**TEXTO PARA LEER**
┄┄┄┄┄┄┄┄┄┄

La comunicación y las reacciones ante el accidente

            El de Fuskushima ha sido el segundo accidente nuclear más grave de toda la historia, tras el de Chernóbil. Finalmente ha sido calificado como de nivel 7 en la escala INES de sucesos nucleares (*), a pesar de las reticencias iniciales de las autoridades japonesas, obstinadas en quitarle gravedad a lo que estaba ocurriendo, sea por la deficiente información transmitida por la empresa propietaria TEPCO, sea por su empeño en salvaguardar los intereses de la industria nuclear nacional. Tras esta calificación, se está discutiendo la posibilidad de añadir un nuevo nivel a la escala para adjudicárselo al accidente de Chernóbil y poderlo distinguir de los desgraciados sucesos que nos ocupan.

            La reacción en Japón se caracterizó por el secretismo y la falta de información. Sorprendió el hecho de que el accidente fuera calificado como de nivel 4 en la escala INES los primeros días, y eso a pesar de que luego se ha conocido que sus técnicos penetraron en el reactor en la noche del día 11 y pudieron apreciar la desastrosa situación. La tradición económica japonesa conlleva la protección del Gobierno a sus grandes empresas y la colaboración de estas con aquel. De esa forma se produce la protección de TEPCO y, de paso, de la industria nuclear japonesa frente a los embates a que está sometida. Sin embargo, esa estrecha relación se quiebra cuando las autoridades japonesas van tomando conciencia de la gravedad del accidente y se descubren mentiras anteriores de TEPCO. El resultado es la calificación del accidente como de máximo nivel en la escala INES.

            El hecho nada habitual de que miles de personas se manifestaran en Tokio contra la energía nuclear pudo tener mucho que ver. Las encuestas revelaron un aumento de la opinión antinuclear en unos 20 puntos porcentuales, pasando del 59% al 39% los que se mostraban a favor de las centrales nucleares. En estos momentos, el pueblo japonés está en contra del uso de la energía nuclear tanto para uso civil como militar. Tampoco es ajeno a este estado de opinión el que el Gobierno japonés decidiese el cierre de los tres reactores en funcionamiento de la central de Hamaoka, situada en una zona de gran actividad sísmica a 200 kilómetros al suroeste de Tokio. Esta es, junto con los reactores alemanes, la primera víctima del accidente de Fukushima.

┄┄┄┄┄┄┄┄┄┄

**LO QUE HAY QUE HACER**
Anota todas las cifras escritas con números que salen en el texto sobre el accidente de Fukushima, en el mismo orden en que aparecen.

**MATERIAL PROPORCIONADO**
┄┄┄┄┄┄┄┄┄┄

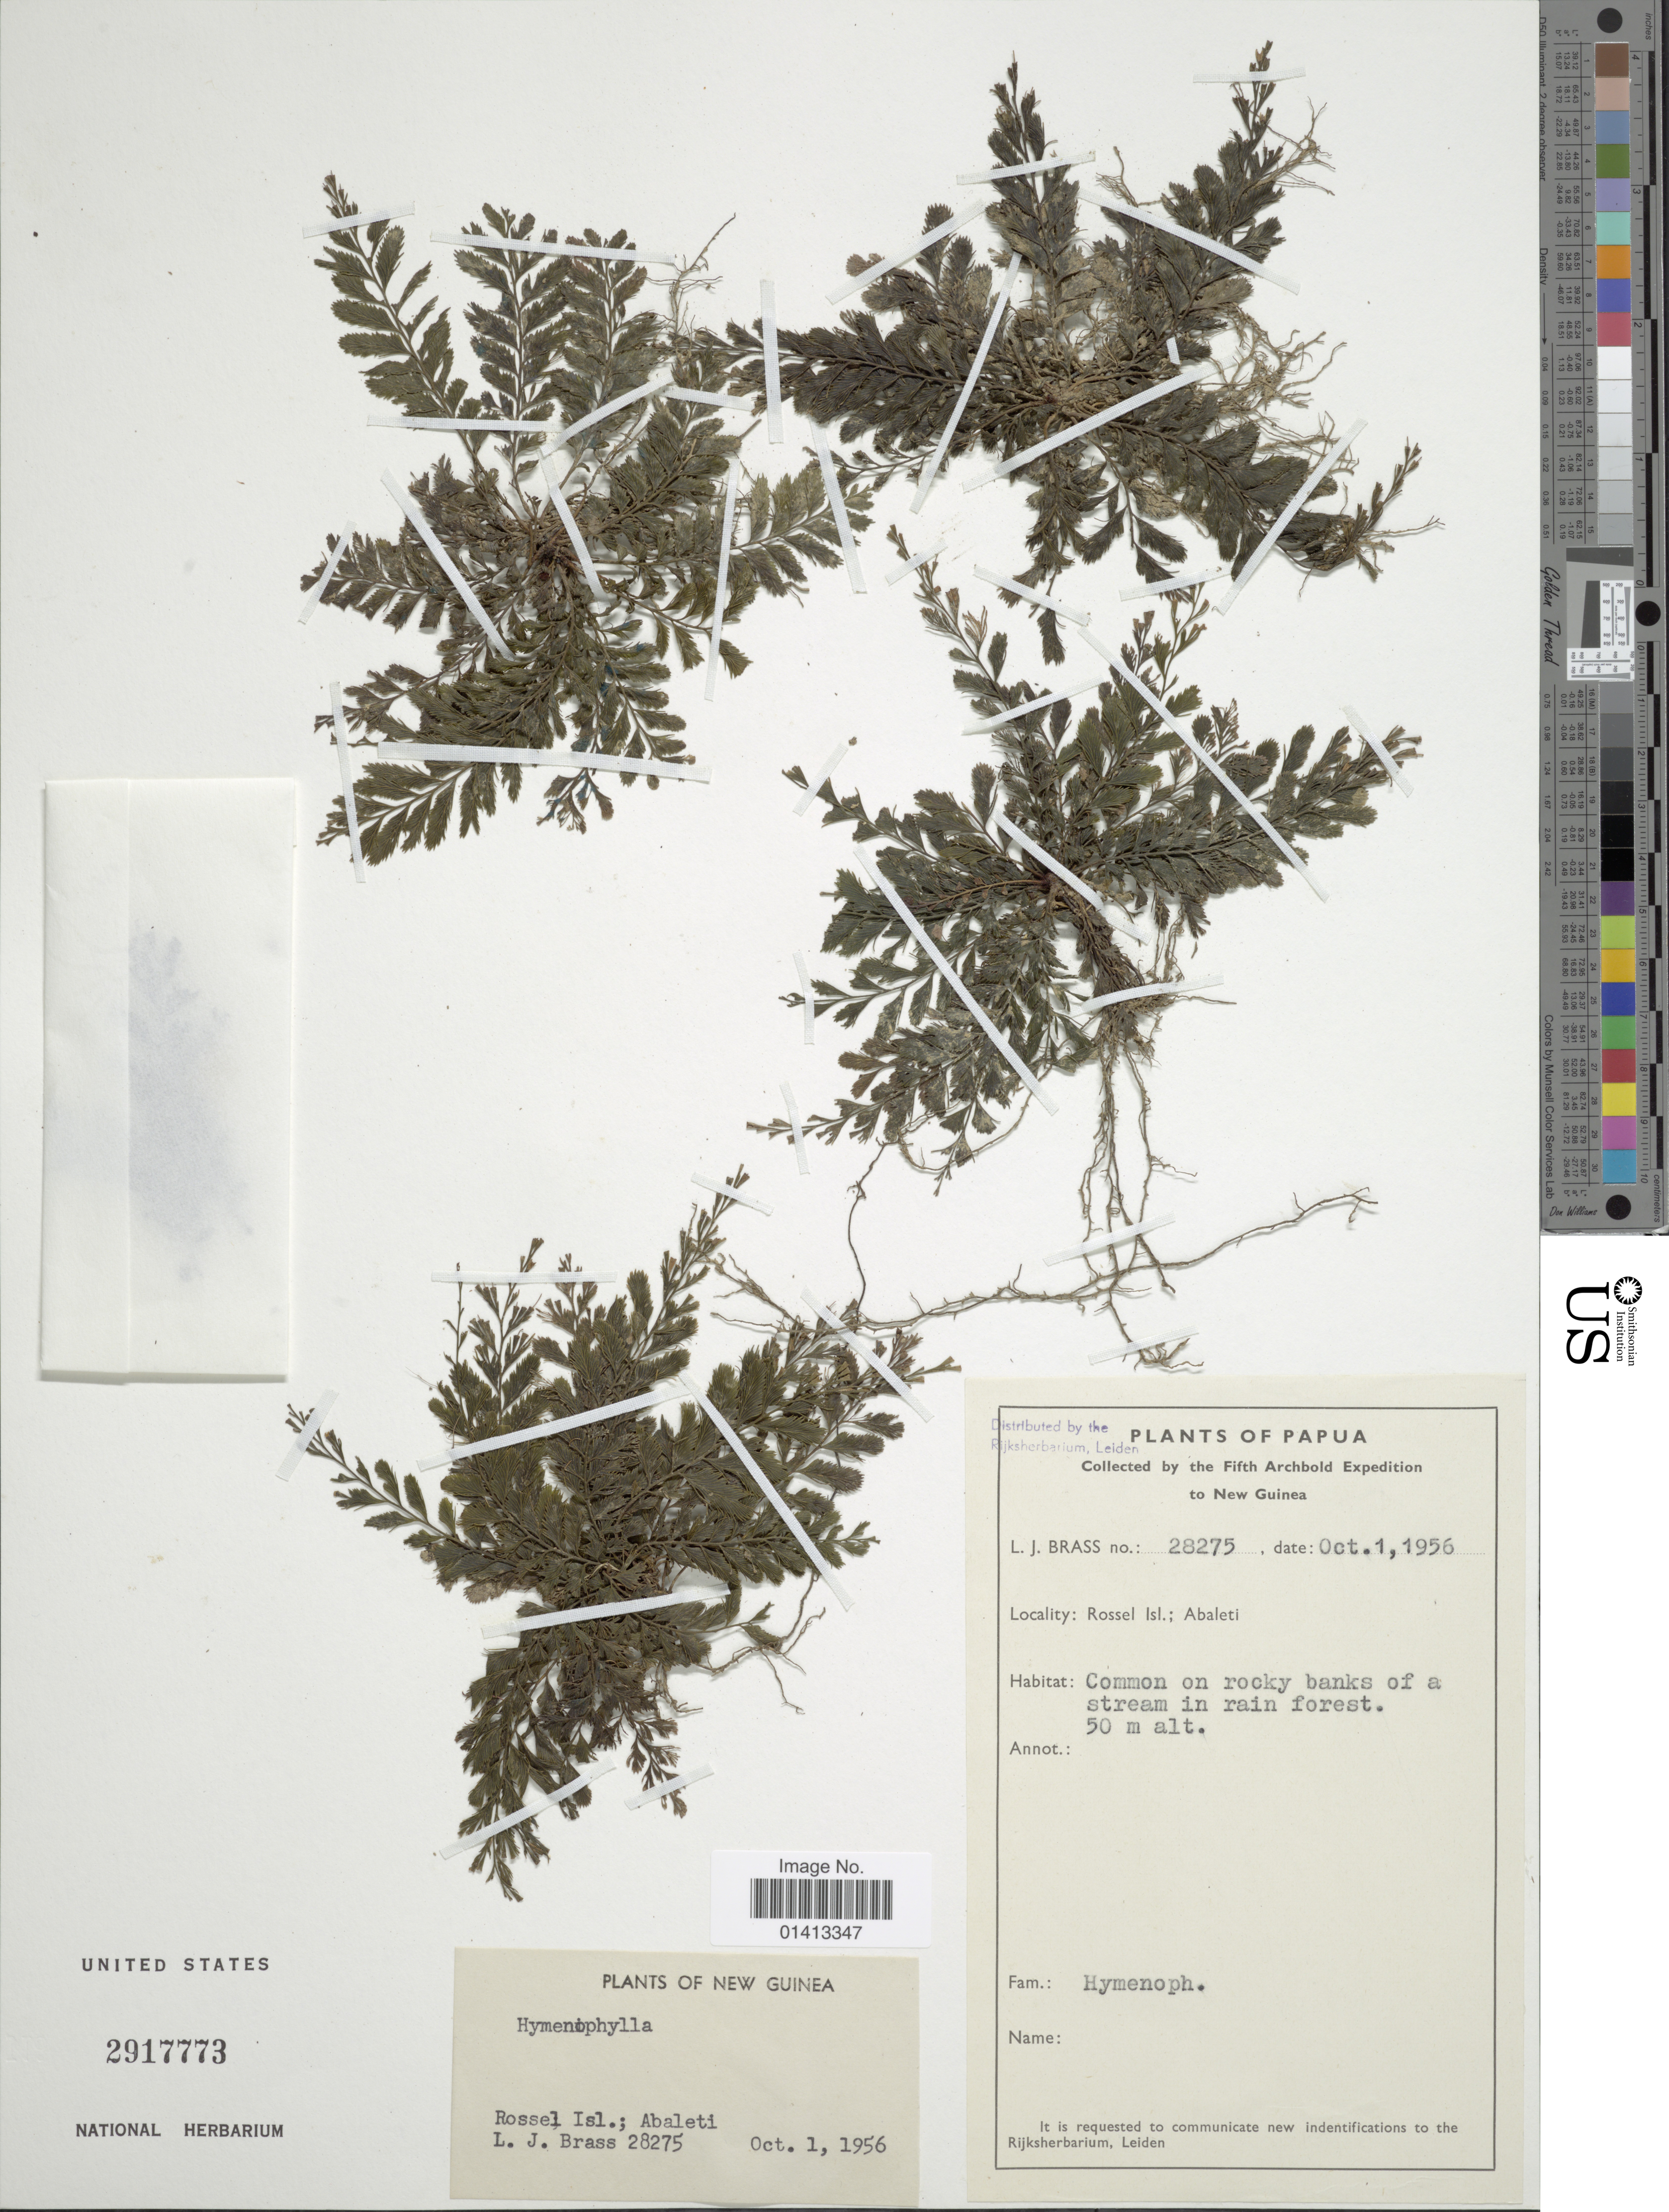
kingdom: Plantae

┄┄┄┄┄┄┄┄┄┄

**RESPUESTA**
7, 4, 11, 20, 59%, 39% y 200.